The rise of Physical AI: world models, robotics, and the new legal frontier

Introduction

While some anticipate the bursting of an artificial intelligence bubble in 2026, a deeper and more structural shift is already underway: the rise of Physical AI and embodied robotics.

Much of the conversation around the digital revolution has focused on how humans engage with digital environments, and recent attention has largely centered on large language models. What is now emerging is a complementary trajectory. The future is not only one in which humans interact online or immerse themselves in virtual spaces, but one in which AI systems enter and operate within our physical world.

The frontier of AI is no longer confined to cognition. It is increasingly shaped by systems that perceive their environment, make decisions in uncertain conditions, and act alongside us, gradually reshaping how physical spaces, from industrial sites to homes and public environments, are organized and experienced.

Robotics provides a visible illustration of this evolution, whether in humanoid or non-humanoid forms, as seen in recent developments by Agility Robotics, Tesla, and Figure AI. These systems go beyond generating text or images. They are designed to move through complex environments, manipulate objects with dexterity, and operate in close proximity to humans. This requires continuous simulation of their surroundings, anticipation of possible outcomes, and real-time adjustment of behavior.

In this context, the key question is no longer whether these systems will scale, but whether organizations are prepared to design, deploy, and govern them in a controlled and responsible manner.

‍

Enhanced sensor annotation in a warehouse - see Omniverse Replicator, for synthetic data generation

This article explores the rise of Physical AI through three complementary perspectives. First, it examines the technical shift from language-based systems to action-oriented models, focusing on world models as internal simulators that enable agents to perceive, anticipate, and interact with their environment. Second, it analyzes the transformation of training data, moving beyond text toward multimodal, synthetic, and spatial datasets that capture the structure and dynamics of the physical world. Finally, it addresses the legal implications of this evolution, highlighting the convergence of software and machinery regulation and the resulting challenges for designing, deploying, and governing embodied AI systems.

‍

Part I – From language to action : world models as simulators of reality

Generative AI has demonstrated remarkable capabilities, but it reaches limits when physical interaction is required. A language model can describe how to pick up a glass, but it cannot reliably predict the consequences of doing so in a real environment. As emphasized by Yann LeCun, reasoning about the world requires perceiving and modeling it.

Physical AI aim to address this gap, notably through world models. A world model is an internal representation of the environment that allows an agent to simulate possible futures and evaluate actions before executing them.

Where a language model predicts the next token, a world model predicts how the state of the environment evolves given an action. In practice, this involves:

learning spatial and physical representations,
modeling dynamics over time,
and in some cases enabling planning through internal simulation.

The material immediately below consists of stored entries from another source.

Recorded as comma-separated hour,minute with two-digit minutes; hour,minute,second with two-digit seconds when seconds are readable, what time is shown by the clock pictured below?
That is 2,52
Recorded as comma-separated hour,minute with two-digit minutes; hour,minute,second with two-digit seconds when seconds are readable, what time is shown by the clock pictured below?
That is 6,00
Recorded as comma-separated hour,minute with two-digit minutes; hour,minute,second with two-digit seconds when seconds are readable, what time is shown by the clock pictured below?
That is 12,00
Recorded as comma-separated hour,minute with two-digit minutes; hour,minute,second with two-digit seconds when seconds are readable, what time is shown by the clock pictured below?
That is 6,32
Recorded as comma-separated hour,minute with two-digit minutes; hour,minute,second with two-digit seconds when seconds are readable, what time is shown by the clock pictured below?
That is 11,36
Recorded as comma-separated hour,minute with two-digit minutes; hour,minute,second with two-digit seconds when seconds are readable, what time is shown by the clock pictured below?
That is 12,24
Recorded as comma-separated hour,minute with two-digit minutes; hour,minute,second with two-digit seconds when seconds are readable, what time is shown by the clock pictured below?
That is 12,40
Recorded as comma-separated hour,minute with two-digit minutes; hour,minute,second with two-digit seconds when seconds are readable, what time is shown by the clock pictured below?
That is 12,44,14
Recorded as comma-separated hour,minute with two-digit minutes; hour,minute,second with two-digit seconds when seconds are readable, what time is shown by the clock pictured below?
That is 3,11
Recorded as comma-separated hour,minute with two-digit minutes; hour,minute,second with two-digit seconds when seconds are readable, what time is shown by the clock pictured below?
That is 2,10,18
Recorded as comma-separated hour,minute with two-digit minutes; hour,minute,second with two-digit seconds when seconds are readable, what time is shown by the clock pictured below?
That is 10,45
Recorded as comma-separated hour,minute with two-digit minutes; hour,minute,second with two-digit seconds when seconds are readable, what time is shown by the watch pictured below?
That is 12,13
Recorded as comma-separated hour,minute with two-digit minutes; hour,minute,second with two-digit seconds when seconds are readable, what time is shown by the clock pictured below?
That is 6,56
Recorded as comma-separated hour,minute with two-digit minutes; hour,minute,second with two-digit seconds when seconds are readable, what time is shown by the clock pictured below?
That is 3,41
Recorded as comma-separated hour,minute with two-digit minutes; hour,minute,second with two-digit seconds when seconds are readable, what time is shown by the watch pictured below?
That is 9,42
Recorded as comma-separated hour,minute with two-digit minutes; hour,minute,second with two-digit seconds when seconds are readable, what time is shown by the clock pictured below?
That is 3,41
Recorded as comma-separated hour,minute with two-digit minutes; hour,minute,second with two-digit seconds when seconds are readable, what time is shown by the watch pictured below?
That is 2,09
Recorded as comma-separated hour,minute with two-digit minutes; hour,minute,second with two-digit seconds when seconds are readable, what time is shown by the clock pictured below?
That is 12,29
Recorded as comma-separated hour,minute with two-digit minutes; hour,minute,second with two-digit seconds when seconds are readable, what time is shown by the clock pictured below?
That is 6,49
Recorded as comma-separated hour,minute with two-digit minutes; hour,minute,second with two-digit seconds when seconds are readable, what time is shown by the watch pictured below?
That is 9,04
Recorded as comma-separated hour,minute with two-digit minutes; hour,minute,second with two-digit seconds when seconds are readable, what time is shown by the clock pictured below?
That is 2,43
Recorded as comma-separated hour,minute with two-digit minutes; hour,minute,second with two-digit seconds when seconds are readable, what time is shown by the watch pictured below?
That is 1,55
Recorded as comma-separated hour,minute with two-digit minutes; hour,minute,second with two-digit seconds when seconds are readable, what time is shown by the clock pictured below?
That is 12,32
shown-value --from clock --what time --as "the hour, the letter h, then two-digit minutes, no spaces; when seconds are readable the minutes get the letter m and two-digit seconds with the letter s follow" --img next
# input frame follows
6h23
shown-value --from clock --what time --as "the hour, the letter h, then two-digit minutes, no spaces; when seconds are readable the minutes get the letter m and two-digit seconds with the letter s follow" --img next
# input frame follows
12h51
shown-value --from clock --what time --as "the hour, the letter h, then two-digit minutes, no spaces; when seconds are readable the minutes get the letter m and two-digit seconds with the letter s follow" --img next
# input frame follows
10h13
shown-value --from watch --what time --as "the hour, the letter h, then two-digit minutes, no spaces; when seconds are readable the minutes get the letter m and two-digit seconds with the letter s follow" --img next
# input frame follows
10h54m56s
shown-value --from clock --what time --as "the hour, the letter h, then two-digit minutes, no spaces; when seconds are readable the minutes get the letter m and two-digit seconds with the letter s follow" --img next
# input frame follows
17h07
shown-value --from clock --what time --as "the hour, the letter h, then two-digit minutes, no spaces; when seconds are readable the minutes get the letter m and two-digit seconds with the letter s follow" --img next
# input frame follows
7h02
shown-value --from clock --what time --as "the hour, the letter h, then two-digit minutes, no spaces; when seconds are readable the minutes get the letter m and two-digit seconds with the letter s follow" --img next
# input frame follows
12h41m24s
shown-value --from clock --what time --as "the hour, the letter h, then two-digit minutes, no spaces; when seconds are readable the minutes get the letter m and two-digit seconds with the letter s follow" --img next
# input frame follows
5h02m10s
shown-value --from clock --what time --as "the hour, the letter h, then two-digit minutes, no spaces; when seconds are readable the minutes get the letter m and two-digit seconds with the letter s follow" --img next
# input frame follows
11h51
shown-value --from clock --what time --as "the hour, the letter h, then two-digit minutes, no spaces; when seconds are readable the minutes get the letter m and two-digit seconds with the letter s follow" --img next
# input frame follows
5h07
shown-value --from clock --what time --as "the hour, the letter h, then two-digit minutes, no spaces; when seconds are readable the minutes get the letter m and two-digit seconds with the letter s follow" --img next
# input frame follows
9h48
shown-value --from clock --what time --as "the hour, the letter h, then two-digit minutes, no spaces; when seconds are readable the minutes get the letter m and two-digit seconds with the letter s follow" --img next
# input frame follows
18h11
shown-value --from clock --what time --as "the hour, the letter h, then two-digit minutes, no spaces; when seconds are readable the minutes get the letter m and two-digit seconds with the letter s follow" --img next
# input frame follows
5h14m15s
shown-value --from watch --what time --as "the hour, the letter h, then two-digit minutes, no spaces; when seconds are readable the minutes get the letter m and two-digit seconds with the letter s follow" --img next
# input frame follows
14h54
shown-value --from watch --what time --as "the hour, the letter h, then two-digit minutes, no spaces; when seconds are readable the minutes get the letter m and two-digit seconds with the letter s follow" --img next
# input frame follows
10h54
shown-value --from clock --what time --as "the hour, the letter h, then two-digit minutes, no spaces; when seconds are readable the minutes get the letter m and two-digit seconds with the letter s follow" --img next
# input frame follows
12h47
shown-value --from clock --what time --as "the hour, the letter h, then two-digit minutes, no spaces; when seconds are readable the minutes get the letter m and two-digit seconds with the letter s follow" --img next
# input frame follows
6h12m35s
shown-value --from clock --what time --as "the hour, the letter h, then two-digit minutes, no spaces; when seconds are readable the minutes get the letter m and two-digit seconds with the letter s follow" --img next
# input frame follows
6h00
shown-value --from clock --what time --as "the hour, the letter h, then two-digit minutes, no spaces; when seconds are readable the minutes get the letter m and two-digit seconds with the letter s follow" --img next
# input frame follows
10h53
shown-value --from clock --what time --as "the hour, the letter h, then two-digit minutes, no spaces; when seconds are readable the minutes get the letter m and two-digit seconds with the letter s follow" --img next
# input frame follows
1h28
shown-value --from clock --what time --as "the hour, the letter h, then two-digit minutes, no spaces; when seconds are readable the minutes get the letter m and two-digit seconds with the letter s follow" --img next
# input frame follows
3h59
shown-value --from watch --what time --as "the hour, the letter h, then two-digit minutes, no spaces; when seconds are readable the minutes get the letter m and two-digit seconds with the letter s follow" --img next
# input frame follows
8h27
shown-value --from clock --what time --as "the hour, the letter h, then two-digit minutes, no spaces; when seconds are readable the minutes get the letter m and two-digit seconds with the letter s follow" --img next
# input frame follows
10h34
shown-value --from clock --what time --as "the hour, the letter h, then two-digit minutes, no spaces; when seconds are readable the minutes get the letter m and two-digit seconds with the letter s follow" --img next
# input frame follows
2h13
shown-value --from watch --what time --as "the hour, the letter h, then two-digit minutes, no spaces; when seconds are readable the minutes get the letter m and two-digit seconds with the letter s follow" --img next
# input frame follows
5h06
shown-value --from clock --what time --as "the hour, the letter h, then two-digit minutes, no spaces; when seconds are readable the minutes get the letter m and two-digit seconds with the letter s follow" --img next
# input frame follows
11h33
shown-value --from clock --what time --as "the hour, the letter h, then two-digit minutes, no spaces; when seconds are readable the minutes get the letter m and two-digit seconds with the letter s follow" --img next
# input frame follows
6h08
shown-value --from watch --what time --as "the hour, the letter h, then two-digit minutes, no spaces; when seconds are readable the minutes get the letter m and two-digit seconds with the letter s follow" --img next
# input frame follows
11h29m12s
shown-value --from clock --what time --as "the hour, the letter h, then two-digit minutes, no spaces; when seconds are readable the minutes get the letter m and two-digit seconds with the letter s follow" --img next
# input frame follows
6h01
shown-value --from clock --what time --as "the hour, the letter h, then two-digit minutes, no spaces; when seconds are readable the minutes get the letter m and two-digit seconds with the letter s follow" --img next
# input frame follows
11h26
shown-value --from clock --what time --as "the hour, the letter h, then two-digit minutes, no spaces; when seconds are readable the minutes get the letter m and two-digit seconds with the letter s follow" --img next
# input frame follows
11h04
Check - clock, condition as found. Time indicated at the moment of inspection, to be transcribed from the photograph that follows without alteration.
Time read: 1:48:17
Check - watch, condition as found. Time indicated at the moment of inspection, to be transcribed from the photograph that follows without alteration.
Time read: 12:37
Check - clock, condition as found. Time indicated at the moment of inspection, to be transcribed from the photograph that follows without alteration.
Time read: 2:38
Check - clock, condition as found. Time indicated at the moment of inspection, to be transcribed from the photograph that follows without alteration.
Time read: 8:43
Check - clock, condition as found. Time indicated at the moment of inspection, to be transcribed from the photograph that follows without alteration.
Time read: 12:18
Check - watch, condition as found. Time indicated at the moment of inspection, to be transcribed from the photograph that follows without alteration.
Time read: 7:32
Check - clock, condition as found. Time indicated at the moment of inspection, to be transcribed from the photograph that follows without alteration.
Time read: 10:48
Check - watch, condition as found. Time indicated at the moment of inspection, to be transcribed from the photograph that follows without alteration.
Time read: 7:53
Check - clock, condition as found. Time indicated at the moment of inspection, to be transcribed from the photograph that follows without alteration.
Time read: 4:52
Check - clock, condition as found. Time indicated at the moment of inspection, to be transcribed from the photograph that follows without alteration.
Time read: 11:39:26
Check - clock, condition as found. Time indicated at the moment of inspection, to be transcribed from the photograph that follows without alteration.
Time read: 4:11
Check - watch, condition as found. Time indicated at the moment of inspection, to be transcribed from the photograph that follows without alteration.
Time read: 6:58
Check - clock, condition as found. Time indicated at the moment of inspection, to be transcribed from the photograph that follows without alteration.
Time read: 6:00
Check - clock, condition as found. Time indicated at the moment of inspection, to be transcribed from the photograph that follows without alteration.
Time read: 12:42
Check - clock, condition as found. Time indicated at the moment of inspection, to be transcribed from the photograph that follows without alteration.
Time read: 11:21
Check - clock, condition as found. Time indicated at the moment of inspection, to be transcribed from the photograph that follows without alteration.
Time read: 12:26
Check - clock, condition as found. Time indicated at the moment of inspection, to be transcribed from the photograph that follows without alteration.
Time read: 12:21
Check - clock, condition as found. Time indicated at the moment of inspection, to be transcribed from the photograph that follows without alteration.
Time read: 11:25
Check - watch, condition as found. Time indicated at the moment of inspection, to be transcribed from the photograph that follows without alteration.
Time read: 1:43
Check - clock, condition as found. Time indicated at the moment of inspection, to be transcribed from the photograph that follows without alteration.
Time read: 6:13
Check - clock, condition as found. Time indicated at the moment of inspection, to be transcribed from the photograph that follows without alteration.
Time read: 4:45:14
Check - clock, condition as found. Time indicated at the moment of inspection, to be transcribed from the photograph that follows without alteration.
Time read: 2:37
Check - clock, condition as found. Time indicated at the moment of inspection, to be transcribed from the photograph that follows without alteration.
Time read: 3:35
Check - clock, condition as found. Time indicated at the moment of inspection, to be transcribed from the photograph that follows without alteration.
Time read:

This capability is what could allow a robot to anticipate that an object may slip, that a human may move unpredictably, or that a path may become obstructed. Architectures such as Joint Embedding Predictive Architectures (JEPA) contribute to this shift by learning predictive representations in latent space without reconstructing raw data.

‍

A path towards autonomous machine intelligence, Yann LeCun

‍

It is important to distinguish between representation learning and full environment modeling. JEPA focuses on learning useful predictive embeddings. A complete world model includes additional components such as dynamics modeling and planning mechanisms. This integration creates a feedback loop between real-world data and simulated environments. It also introduces new dependencies on the quality and legality of both real and synthetic data.

‍

Part II – The shift of training dataset : towards multimodal, synthetic and spatial data

Physical AI systems depend on data that captures how the world looks, moves, and behaves:

video data at scale,
sensor data such as LiDAR or depth,
geospatial data,
telemetry data,
simulation and synthetic data,
3D representations including point clouds and meshes

‍

Nvidia provides a strong illustration of this evolution, particularly through platforms such as Omniverse and GR00T. These systems enable the generation of synthetic environments, the simulation of agent behavior, and the production of training data tailored to specific physical tasks.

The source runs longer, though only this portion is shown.